First ladies Michelle Obama and Peng Liyuan show sky is the limit in improving relations
Michelle Obama and Peng Liyuan won hearts and minds of the people with their endearing brand of 'gentle diplomacy'
The assertion by Mao Zedong that women hold up half the sky is often quoted in China. It speaks of the respect due to the work and role played by women in all areas of society.
Mao's words seemed even more pertinent over the past week after the visit to China by the US first lady Michelle Obama. In a matter of days, she did more to improve Sino-US relations than countless, often male, politicians despatched from Washington in recent years.
In Chinese culture there is an ambivalent attitude towards women's involvement in politics; Empress Wu Zetian of the Tang dynasty (618-907) and Empress Dowager Cixi of the Qing dynasty (1644-1911) are two of the more infamous rulers in China's history.
But if social media is any guide, Obama and her Chinese counterpart Peng Liyuan have completely won hearts and minds with their brand of soft diplomacy.
Both enjoyed successful careers before coming first ladies and appear to have gained both the respect and affection of much of the public. Obama made it clear before her arrival that her trip to China would focus on education and cultural exchanges and she would steer clear of the hard issues of politics.

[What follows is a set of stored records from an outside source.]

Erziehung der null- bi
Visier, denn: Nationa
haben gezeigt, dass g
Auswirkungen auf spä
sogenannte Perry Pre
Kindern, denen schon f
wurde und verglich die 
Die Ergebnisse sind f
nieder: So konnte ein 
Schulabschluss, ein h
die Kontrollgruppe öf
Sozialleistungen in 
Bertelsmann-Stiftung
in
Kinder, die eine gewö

Obama chose to visit landmarks including the former imperial palace the Forbidden City in Beijing, the Great Wall and the Terracotta Warriors Museum in Xian. She took time with her family to feed apples to pandas at the Giant Panda Research Base in Chengdu, took part in a tai chi session and also played table tennis with a student.
As soon as Obama and her family descended the steps of their aircraft on arrival in Beijing, the chatter on the internet and in state media was welcoming and accommodating.

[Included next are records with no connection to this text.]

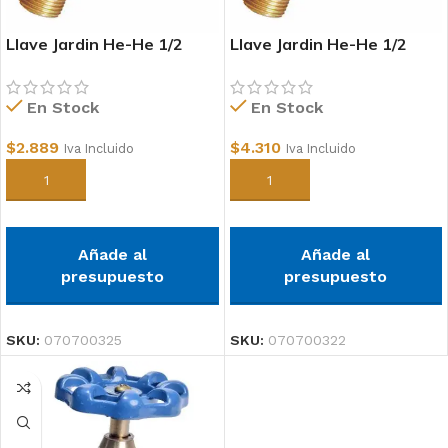
Llave Jardin He-He 1/2
Llave Jardin He-He 1/2
Otra
Alto trafico
En Stock
En Stock
$
2.889
$
4.310
Iva Incluido
Iva Incluido
Añadir al carrito
Añadir al carrito
Añade al
Añade al
presupuesto
presupuesto
SKU:
070700325
SKU:
070700322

During her stay, the Chinese translation of "Michelle" became the hottest search topic on Baidu, China's largest internet search engine. It was also among the top 10 search terms on Sina Weibo, the country's most popular microblogging platform and much of the discussion centred on the first meeting of the two first ladies.

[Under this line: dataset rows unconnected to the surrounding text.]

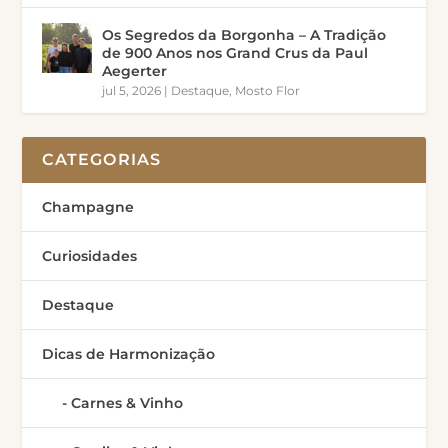
Os Segredos da Borgonha – A Tradição
de 900 Anos nos Grand Crus da Paul
Aegerter
jul 5, 2026
|
Destaque
,
Mosto Flor
CATEGORIAS
Champagne
Curiosidades
Destaque
Dicas de Harmonização
Carnes & Vinho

According to a tally from the US embassy in Beijing, photos, videos and stories about the trip garnered more than one billion page views from a country with a population of 1.35 billion.
State-run media also covered the visit extensively with headlines such as "First lady diplomacy", "Soft diplomacy" and "Gentle diplomacy".
"First lady diplomacy can be an important method for bringing China-US relations closer," said a commentary posted online by the People's Daily.
The China Daily said Obama was right not to get embroiled in political disputes and to concentrate on winning hearts and minds. "That approach is right. The uniqueness of the role of first ladies is its soft touch and freedom from the knottiness and even ugliness of hard politics."
Xinhua said the visit by Obama would "help soften China-US relations".
"The first ladies are unique ambassadors and the trip stands out as a stroke of 'gentle diplomacy'," the agency said in a commentary.
Still, Xinhua said it would be naive to expect Obama's visit to iron out all differences between China and the United States.
But perhaps the best evidence of the success of Obama and her mother and daughters' trip was the overwhelming compliments and messages of support posted on social media in China.
On person said on Sina Weibo that maybe China and the US would have a better chance of resolving their differences if it was left to the two first ladies to sort them out.
Another referred to that old saying from Mao again. If the US and China's first ladies shake hands, they really do hold up half the sky. Maybe their husbands should take note and learn a little.